Our open source projects are conducted in a collaborative and transparent way. For RCKMS, HLN Consulting is working with CSTE, a national membership organization of public health epidemiologists, to develop the requirements and test the system before deployment. While currently RCKMS is only deployed centrally, it is likely that over time local health information exchange (HIE) organizations or health systems will deploy local copies of the decision support service while relying on the centrally-developed rules distributed by CSTE.

Impact of COVID-19 on case reporting

Deployment of eCR nationally began very slowly in the fall of 2019. As COVID-19 accelerated, there were not very many clinical sites that were ready to implement eCR. Though the necessary lab and other clinical data is often available in electronic health records (EHR), most EHRs are not prepared to implement the Health Level Seven (HL7) standards required to make eCR work. Still, as of the end of May 2020, CDC reported that over 400,000 electronic case reports submitted from over 2,000 facilities in 17 healthcare organizations.

RCKMS rules authoring screenTo accelerate eCR use specifically for COVID-19 reporting, the Association of Public Health Laboratories (APHL) launched "eCR Now" to further enable EHRs to participate in eCR. The project is developing an open source back-end SMART app to be deployed in EHRs that are capable of supporting a newer HL7 standard, Fast Healthcare Interoperability Resources (FHIR), even though they are unable to produce the current electronic exchange document for eCR (the Electronic Initial Case Report, or eICR).

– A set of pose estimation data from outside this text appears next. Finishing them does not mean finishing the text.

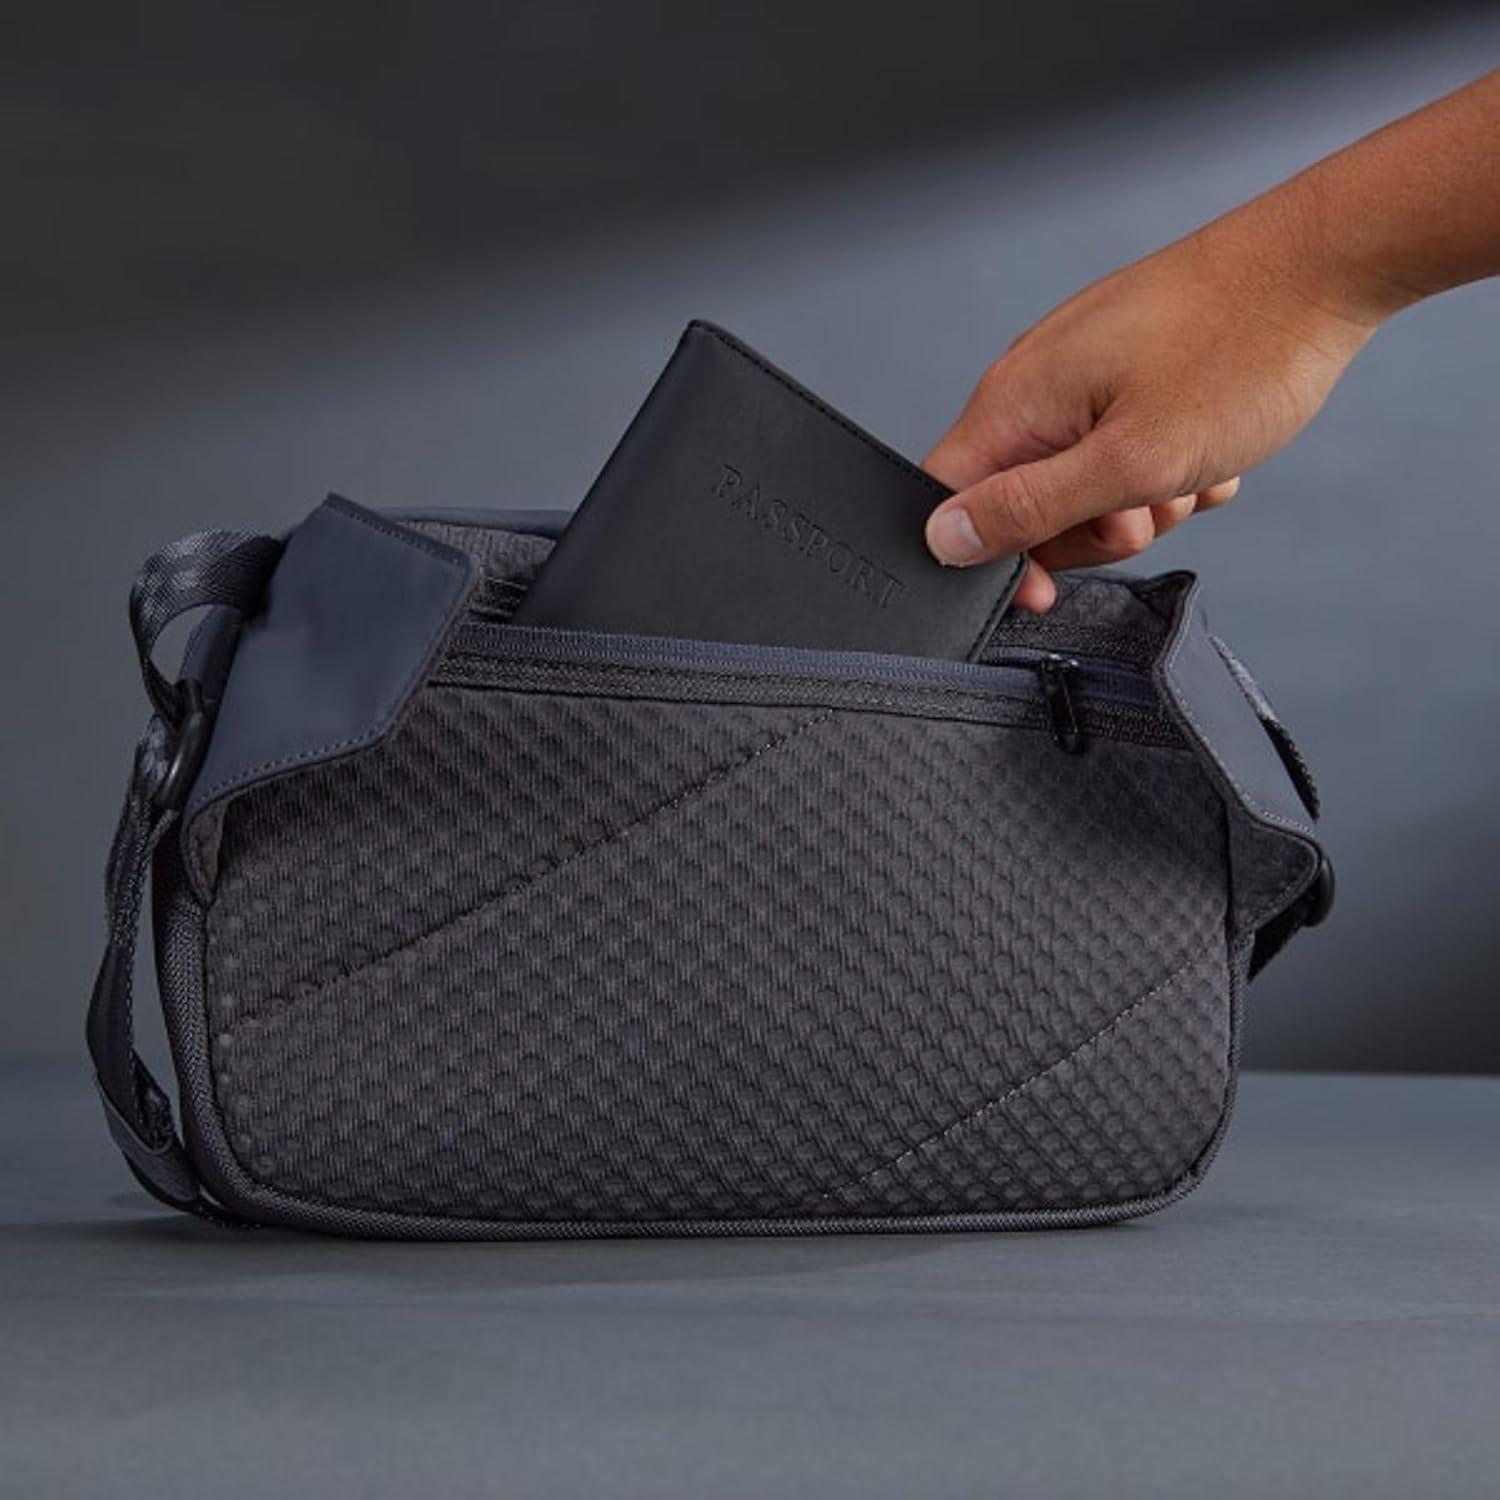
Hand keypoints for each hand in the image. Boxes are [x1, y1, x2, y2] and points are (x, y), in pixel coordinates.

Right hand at [923, 203, 1380, 609]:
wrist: (1326, 265)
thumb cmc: (1241, 350)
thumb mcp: (1130, 462)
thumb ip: (1029, 508)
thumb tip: (944, 539)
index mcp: (1016, 398)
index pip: (950, 501)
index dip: (986, 559)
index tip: (1046, 590)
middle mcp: (1039, 381)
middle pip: (1021, 502)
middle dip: (1088, 529)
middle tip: (1146, 505)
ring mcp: (1087, 374)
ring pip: (1084, 485)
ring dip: (1142, 501)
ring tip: (1192, 469)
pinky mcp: (1132, 373)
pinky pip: (1130, 453)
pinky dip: (1170, 468)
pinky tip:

The app converts the FHIR-based query response from the EHR to a Clinical Document Architecture (CDA) eICR for submission to the RCKMS decision support service. EHRs should be able to begin using this new app soon.

We still have a long way to go. A June 2020 Department of Health and Human Services (HHS) Report to Congress on the COVID-19 Strategic Testing Plan indicates that, "...it is critical that collection of complete data and automated electronic exchange of those data be included in the planning. This includes defining the critical data elements that must be collected during patient registration and ordering at every testing site, how those data will be collected, and how they will be electronically transmitted to the testing lab; defining required data elements, file formats, and automated transmission methods for having test results reported to the health department; and how all de-identified line level testing data will be reported from the health department to HHS" (p. 41).

The need for sustainted investment in public health software

As the use of eCR and eICR become more prevalent we should be able to have more timely and more accurate disease reporting. Sustained investment in public health software is crucial to enabling modern information technology to help fight the pandemic and position us to fight the next. For this funding to be successful it must be ongoing. Typically, public health funding is episodic - it rises when a disease outbreak takes place, and then it withers as the public forgets about the disease outbreak(s).

The other fundamental issue is that Congress should consider funding open source, collaborative projects when such projects exist. First of all, if taxpayer money is to be invested in pandemic prevention and response software, it should benefit all Americans. This was the crucial point made by Congressman Pete Stark in his famous H.R. 6898, the health IT bill that should have been passed in 2008. This point is well made by Dr. Bruce Wilder in this article.

Second, funding for open source software would mean that states and localities can collaborate on the development of all the common core elements of the software and platforms, yet at the same time have the ability to customize the software to fit their existing state and local public health requirements.